In the latest high-profile carriage dispute, NBCUniversal is warning YouTube TV subscribers that they may lose access to more than 14 NBC networks -- including Telemundo stations that it owns and local NBC channels -- on September 30.
That’s the expiration date for the current carriage agreement.
NBCU asserts that YouTube owner Google is unwilling to pay the higher but fair rates it is asking for renewal rights.
“Unfortunately, Google is refusing to make a deal at these fair rates and is willing to withhold entertainment, news and sports programming from their paying customers,” NBCU said in a statement. "NBCUniversal feels a responsibility to inform our fans that they are at risk of losing their favorite shows if Google continues with their demands.”

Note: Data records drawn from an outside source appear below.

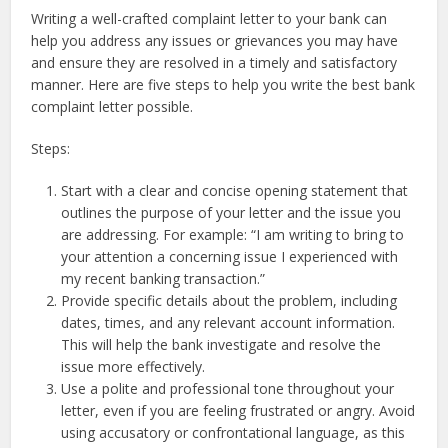
Writing a well-crafted complaint letter to your bank can
help you address any issues or grievances you may have
and ensure they are resolved in a timely and satisfactory
manner. Here are five steps to help you write the best bank
complaint letter possible.
Steps:
Start with a clear and concise opening statement that
outlines the purpose of your letter and the issue you
are addressing. For example: “I am writing to bring to
your attention a concerning issue I experienced with
my recent banking transaction.”
Provide specific details about the problem, including
dates, times, and any relevant account information.
This will help the bank investigate and resolve the
issue more effectively.
Use a polite and professional tone throughout your
letter, even if you are feeling frustrated or angry. Avoid
using accusatory or confrontational language, as this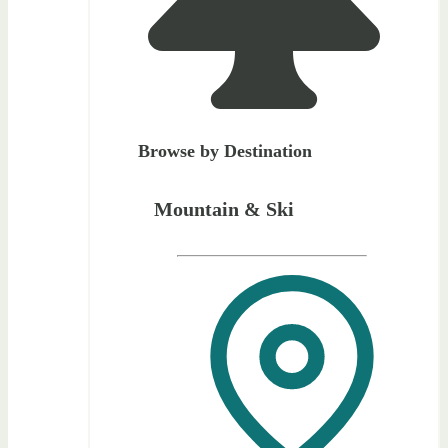
Browse by Destination
Mountain & Ski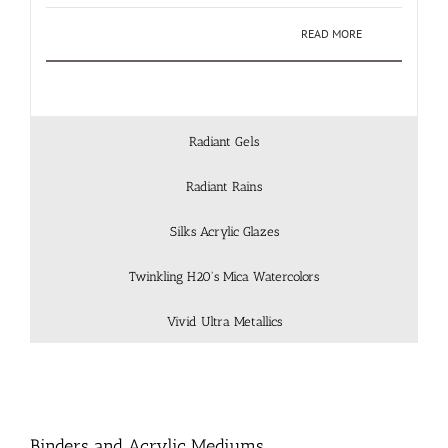
READ MORE
Radiant Gels
Radiant Rains
Silks Acrylic Glazes
Twinkling H20's Mica Watercolors
Vivid Ultra Metallics
Binders and Acrylic Mediums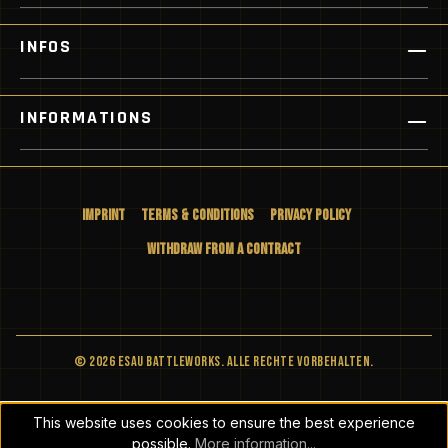
INFOS
INFORMATIONS
Imprint
Terms & Conditions
Privacy Policy
Withdraw from a Contract
© 2026 ESAU BATTLEWORKS. Alle Rechte vorbehalten.
This website uses cookies to ensure the best experience
possible.
More information...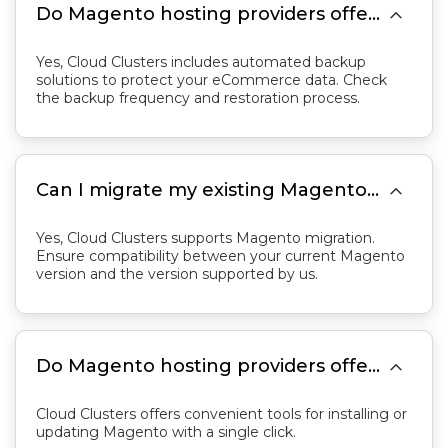

Do Magento hosting providers offer automatic backups?
Yes, Cloud Clusters includes automated backup
solutions to protect your eCommerce data. Check
the backup frequency and restoration process.

Can I migrate my existing Magento store to a hosting provider?
Yes, Cloud Clusters supports Magento migration.
Ensure compatibility between your current Magento
version and the version supported by us.

Do Magento hosting providers offer one-click installations or updates for Magento?
Cloud Clusters offers convenient tools for installing or
updating Magento with a single click.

In a blog post responding to NBCU’s warning, Google charged that NBCU is not offering its rates in line with those it charges other TV services of similar size, and also said that if an agreement cannot be reached by September 30, it will reduce its subscriber fee by $10 per month to adjust for the lack of access to the NBC content.
For the duration of its agreement with NBCU, “YouTube TV seeks the same rates that services of a similar size get from NBCU, so we can continue offering YouTube TV to members at a competitive and fair price,” Google said in the post. "If we are unable to reach a deal by Thursday, the NBCU lineup of channels will no longer be available on YouTube TV and we will decrease our monthly price by $10, from $64.99 to $54.99 (while this content remains off our platform)."
Google also noted to its subscribers that they have the option of paying $4.99 per month to pay for NBCU’s Peacock streaming service “to continue watching NBCU content, such as Sunday Night Football.”
Why ANY of the Big Four networks (and many ad-supported "cable" service), especially NBC-U, thinks they can command an increase as they migrate content to their SVOD services is beyond me.
Steve, one might also ask why is anyone subscribing to YouTube TV if the networks are establishing themselves in the streaming business. The answer is that some people still want to watch old fashioned TV and as program costs for all kinds of content---traditional" or otherwise---- keep rising those who like the old fashioned stuff will also have to pay more.